Data excerpts:

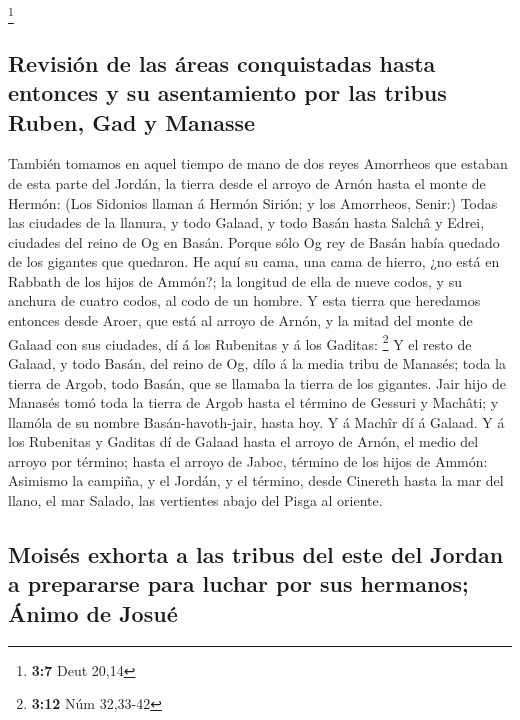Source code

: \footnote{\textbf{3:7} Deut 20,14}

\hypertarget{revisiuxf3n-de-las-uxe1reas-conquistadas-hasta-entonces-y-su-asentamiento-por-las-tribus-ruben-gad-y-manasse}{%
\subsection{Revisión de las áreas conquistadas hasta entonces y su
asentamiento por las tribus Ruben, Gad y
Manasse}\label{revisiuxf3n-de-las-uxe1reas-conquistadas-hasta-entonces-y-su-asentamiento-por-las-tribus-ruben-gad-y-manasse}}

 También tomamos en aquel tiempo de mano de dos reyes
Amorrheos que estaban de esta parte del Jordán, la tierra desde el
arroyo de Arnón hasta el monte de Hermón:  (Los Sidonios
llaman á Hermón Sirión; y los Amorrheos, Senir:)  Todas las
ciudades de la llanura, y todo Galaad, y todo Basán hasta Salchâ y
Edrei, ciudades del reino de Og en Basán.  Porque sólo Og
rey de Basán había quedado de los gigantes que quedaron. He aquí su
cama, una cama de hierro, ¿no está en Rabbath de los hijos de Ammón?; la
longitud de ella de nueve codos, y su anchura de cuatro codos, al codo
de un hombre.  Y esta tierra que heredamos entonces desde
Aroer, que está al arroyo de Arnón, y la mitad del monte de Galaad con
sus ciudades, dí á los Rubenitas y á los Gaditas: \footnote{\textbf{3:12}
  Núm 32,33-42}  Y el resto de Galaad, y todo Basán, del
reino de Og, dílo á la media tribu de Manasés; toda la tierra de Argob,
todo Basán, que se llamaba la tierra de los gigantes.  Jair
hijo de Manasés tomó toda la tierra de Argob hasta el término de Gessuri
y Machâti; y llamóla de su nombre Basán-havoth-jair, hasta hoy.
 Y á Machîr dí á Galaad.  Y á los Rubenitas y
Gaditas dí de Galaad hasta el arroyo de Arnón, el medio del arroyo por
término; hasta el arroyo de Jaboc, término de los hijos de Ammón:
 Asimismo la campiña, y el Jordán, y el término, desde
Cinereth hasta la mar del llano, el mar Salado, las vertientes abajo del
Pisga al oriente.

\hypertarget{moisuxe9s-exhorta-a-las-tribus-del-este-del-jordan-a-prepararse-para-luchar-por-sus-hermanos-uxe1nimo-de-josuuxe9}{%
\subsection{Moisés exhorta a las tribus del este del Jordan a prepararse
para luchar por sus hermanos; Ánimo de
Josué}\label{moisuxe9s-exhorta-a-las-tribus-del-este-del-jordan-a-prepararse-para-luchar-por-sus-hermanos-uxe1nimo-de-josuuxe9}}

...

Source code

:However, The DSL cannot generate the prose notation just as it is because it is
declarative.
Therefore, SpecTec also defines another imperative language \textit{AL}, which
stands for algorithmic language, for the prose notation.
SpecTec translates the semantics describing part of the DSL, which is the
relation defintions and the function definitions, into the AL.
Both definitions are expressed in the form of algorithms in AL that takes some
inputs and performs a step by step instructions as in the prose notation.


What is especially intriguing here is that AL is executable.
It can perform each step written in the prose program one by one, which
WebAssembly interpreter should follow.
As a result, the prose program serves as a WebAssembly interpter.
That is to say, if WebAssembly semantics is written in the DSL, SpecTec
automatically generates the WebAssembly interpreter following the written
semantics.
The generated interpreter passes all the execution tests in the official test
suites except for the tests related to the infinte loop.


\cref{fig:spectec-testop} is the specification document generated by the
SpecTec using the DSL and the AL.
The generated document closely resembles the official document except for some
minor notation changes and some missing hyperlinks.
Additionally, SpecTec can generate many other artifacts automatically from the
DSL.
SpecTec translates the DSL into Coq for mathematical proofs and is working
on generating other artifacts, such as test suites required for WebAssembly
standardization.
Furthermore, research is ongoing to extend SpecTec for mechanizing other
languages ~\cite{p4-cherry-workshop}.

---

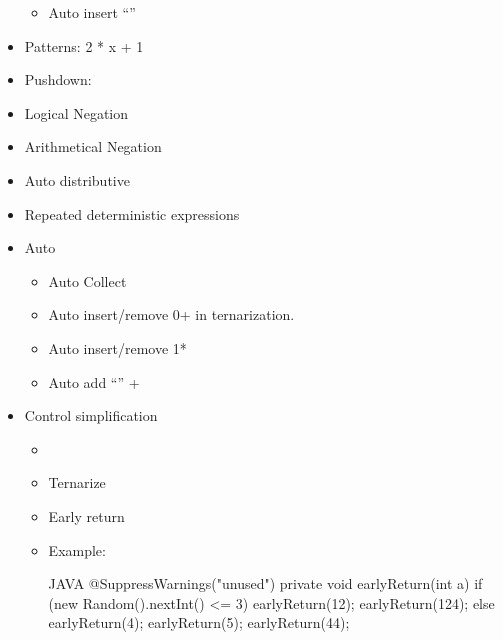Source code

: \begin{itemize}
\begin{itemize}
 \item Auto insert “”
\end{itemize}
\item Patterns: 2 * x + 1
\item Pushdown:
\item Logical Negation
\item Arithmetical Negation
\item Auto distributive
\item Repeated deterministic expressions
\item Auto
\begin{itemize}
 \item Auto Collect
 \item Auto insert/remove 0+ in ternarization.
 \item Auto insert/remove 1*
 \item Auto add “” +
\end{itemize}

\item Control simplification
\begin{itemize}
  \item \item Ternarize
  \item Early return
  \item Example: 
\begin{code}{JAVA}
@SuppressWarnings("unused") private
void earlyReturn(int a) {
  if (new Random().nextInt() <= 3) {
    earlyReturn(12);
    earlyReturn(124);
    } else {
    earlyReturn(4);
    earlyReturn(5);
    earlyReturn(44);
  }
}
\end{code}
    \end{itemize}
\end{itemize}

▸ Exercise prompt:
Using the data above, reproduce exactly the lines from the line that contains "llaman á Hermón" through the line that contains "rey de Basán", including both.

▸ Task output:
llaman á Hermón Sirión; y los Amorrheos, Senir:)  Todas las
ciudades de la llanura, y todo Galaad, y todo Basán hasta Salchâ y
Edrei, ciudades del reino de Og en Basán.  Porque sólo Og
rey de Basán había quedado de los gigantes que quedaron. He aquí su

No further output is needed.